HOUSTON - One brain cancer patient was not expected to live to see this Christmas, or last Christmas, or even the one before that but his survival is inspiring doctors to find out how he does it and imitate his treatment in other people.
Martin Romero Sanchez has to wear a cap -- all the time -- to keep his cancer in check. He has been living with glioblastoma since 2012. The disease, on average, claims lives 14 months after diagnosis.
“I arrived at my brain tumor situation just at the right time,” Romero Sanchez said this week.
It's not something for which many people would be grateful, but for being one of the first to try Novocure's electrical cap that prevents cancer cells from dividing and forming tumors, Romero Sanchez counts his blessings.
He was part of a clinical trial for the device, and because of successful results like his, the Food and Drug Administration approved the device. Meaning, he and many other people with the disease have the opportunity to keep using the device in combination with other therapies in hopes of extending their lives.
Learn more here about Romero Sanchez and how the device works.
“It's hard to believe all of it was just coincidence,” he said. “I am blessed by it. I am very fortunate and there's not a day of my life that I don't realize that. I do realize, I mean there's a lot of science in this, but I still feel blessed having found this team here in Memorial Hermann.”
The doctors at the Mischer Neuroscience Institute at Memorial Hermann are the brains that help make the blessings possible. Romero Sanchez’s team includes Dr. Jay-Jiguang Zhu, neuro-oncologist, Mischer Neuroscience Institute at Memorial Hermann-Texas Medical Center and associate professor of neurology, McGovern Medical School at UTHealth and Dr.
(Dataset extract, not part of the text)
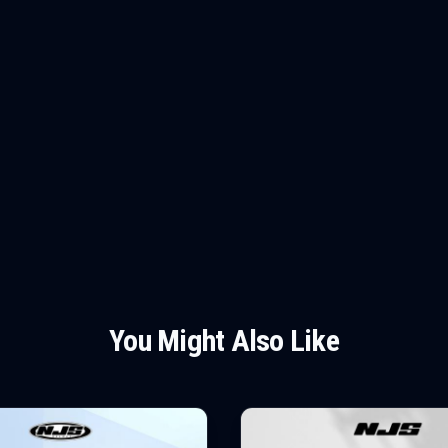
You Might Also Like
Nitin Tandon, neurosurgeon, Mischer Neuroscience Institute at Memorial Hermann-Texas Medical Center and professor of neurosurgery, McGovern Medical School at UTHealth.
“Gliomas are terrible disease and a lot of patients succumb to this disease, so, we all gravitate towards the patients who do well and try to learn from them and try to understand what worked in them and certainly in Martin's case, this idea that a combination of aggressive surgery intervention and aggressive chemotherapy intervention has bought us all this time and potentially made him a long-term survivor,” Dr. Tandon said.
The good news is, this treatment is out of clinical trial and on the market. This week in JAMA, experts wrote the device in combination with chemotherapy or radiation has better results than chemo alone.
The bad news is, it does not work in some people.
Dr. Zhu says Romero Sanchez has a gene that makes his outcome better than others.
“One of the specific genes his IDH1. With that mutation, patients do better, and Martin has that gene as well. So, to some degree that contributes to the well-being but not all the patients with IDH mutations are doing as good as Martin,” Dr. Zhu said.
Romero Sanchez humbly credits more than genes to his success.
“It's not only the great team here at Memorial Hermann, but also the care and concern for my friends, for my family, and most of all for my wife. If I didn't have that as my support, I may not have survived,” he said.
When patients first start using this therapy, it's typically in combination with either chemo or radiation.
Romero Sanchez will wear the cap forever, even in his sleep, but he no longer has to do chemo.